** STORED DATA follows **

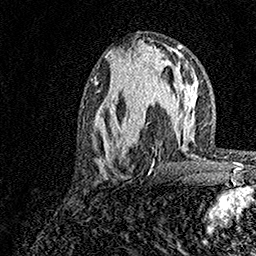
Breast MRI, one axial slice; slice 62 of 158 in the series (ordered by position); cropped to one breast; dynamic contrast-enhanced series, time point 2 of 7 at this slice position (early post-contrast); 1.5 T; TE 3.5 ms, TR 7.2 ms; 1 mm slice thickness; 256 × 256 image matrix, field of view 165 × 165 mm. Female patient.
Outlined on this slice (semi-automatic segmentation, software-assisted and operator-edited):
- enhancing-tissue mask used for the functional tumour volume (all voxels passing the contrast-enhancement thresholds inside the analysis volume; usually the tumour): bounding box (x1, y1, x2, y2) in pixels: (96, 77, 159, 179)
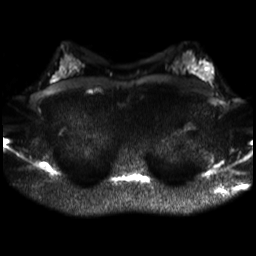
Breast MRI, one axial slice; diffusion-weighted series; image 2 of 4 stored at this slice position (different b-values; order by instance number); 3 T; 4 mm slice thickness; 256 × 256 image matrix, field of view 320 × 320 mm. Female patient.
Outlined on this slice (outlined manually by an expert reader):
- tumour on diffusion-weighted imaging: bounding box (x1, y1, x2, y2) in pixels: (202, 69, 212, 78)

** End of STORED DATA **

(EXERCISE) What you give back must match the entries exactly, apart from the omitted pictures.

(EXERCISE OUTPUT)
Breast MRI, one axial slice; slice 62 of 158 in the series (ordered by position); cropped to one breast; dynamic contrast-enhanced series, time point 2 of 7 at this slice position (early post-contrast); 1.5 T; TE 3.5 ms, TR 7.2 ms; 1 mm slice thickness; 256 × 256 image matrix, field of view 165 × 165 mm. Female patient.
Outlined on this slice (semi-automatic segmentation, software-assisted and operator-edited):
- enhancing-tissue mask used for the functional tumour volume (all voxels passing the contrast-enhancement thresholds inside the analysis volume; usually the tumour): bounding box (x1, y1, x2, y2) in pixels: (96, 77, 159, 179)
Breast MRI, one axial slice; diffusion-weighted series; image 2 of 4 stored at this slice position (different b-values; order by instance number); 3 T; 4 mm slice thickness; 256 × 256 image matrix, field of view 320 × 320 mm. Female patient.
Outlined on this slice (outlined manually by an expert reader):
- tumour on diffusion-weighted imaging: bounding box (x1, y1, x2, y2) in pixels: (202, 69, 212, 78)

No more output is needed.